I had trouble with my computer,which was not solved See thread "insufficient memory or disk space" I decided to check the system icon in control pane, but it is not there.To restore it I had the following advice:-
From dos command enter the following-
"rundll.exe shell32.dll,Control_Rundll,System.cpl" and enter.
This was notice "error in shell32.dll missing entry Control_rundll,system.cpi

I did the setup for Windows98se again ,into same folder,without any trouble. But there is no way to get back system icon.please help.
reuven


----------



## kiwiguy (Aug 17, 2003)

Computer commands need to be exact. Any incorrect spelling simply will not work.
Please check the command you have shown, it does not look right?

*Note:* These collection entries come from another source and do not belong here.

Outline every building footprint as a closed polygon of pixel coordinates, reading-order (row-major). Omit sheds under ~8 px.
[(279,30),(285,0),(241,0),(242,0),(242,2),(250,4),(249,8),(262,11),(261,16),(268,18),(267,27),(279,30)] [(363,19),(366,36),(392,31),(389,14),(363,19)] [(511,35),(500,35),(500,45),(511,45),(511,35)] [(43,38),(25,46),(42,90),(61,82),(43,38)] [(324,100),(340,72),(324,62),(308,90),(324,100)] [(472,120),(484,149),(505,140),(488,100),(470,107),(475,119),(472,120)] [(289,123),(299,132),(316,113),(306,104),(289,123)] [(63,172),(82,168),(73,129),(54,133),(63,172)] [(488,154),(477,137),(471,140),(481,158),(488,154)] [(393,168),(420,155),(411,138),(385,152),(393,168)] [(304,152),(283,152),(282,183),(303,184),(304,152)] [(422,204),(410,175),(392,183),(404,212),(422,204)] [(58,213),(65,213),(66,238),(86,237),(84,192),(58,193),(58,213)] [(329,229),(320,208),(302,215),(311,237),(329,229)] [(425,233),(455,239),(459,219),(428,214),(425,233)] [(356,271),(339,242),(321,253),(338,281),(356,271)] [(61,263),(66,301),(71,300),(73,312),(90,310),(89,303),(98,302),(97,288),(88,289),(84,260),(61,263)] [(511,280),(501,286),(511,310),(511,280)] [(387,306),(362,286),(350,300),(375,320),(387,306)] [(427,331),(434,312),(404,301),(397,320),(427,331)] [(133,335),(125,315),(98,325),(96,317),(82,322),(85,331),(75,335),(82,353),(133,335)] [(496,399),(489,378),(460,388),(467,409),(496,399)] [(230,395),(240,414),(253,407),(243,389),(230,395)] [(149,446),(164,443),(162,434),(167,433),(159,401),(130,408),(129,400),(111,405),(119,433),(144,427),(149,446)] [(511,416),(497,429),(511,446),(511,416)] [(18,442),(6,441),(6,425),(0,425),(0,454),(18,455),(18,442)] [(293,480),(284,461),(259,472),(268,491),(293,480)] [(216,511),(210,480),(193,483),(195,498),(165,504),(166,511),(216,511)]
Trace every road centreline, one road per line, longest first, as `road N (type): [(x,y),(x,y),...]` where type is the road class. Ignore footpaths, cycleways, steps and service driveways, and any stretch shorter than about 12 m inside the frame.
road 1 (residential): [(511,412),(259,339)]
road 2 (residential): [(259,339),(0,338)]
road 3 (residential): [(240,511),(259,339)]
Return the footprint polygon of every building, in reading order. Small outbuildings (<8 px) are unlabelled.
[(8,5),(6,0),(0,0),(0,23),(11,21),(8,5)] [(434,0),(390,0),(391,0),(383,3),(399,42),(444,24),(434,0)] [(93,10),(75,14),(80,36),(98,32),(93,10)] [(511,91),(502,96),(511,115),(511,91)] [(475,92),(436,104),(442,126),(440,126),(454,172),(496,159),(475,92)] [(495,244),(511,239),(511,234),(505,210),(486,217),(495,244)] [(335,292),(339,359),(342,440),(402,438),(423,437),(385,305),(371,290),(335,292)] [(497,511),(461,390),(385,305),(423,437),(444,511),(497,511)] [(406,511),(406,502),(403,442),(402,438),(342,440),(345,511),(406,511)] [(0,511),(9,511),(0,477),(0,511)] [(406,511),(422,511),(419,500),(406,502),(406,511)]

I do not think it is system.cpi, it is sysdm.cpl as far as I am aware. Use Google to verify.
Also it must contain the full path where it expects the .cpl path to be, unless you are running the command inside that directory.


----------



## reuven (Feb 27, 2005)

Thank you Kiwiguy. The trouble is system.cpl or sysdm.cpl does not appear to be on my computer.when I do C:\scanreg/fix the program does not finish but slalls on "checking system registry stucture " at 2%. What can be done to restore system files?
"


----------



## flavallee (May 12, 2002)

Go to this site, scroll down to the *Windows 98/98 SE + DOS 7* heading, click the *98SE Updates* link, scroll down to the *Microsoft Windows 98SE virtual memory tab negative HD free size error SYSDM.CPL build 4.10.2224 fix* link, then click the *Direct download* link. This will start the *272621usa8.exe* file downloading. Once it is downloaded and saved, close your browser and install it, then reboot.

This will replace the 4.10.2222 version of the SYSDM.CPL file with the 4.10.2224 version. Hopefully, that will solve your problem.

----------------------------------------------------------------


----------



## reuven (Feb 27, 2005)

Thank you, It did not solve the problem, but as an update it probably did some good.
I solved the missing icon by using Tweak ui.But the problem of getting messages of insufficient memory or disk space is unsolved.Also of not being able to finish scanreg/fix
reuven


----------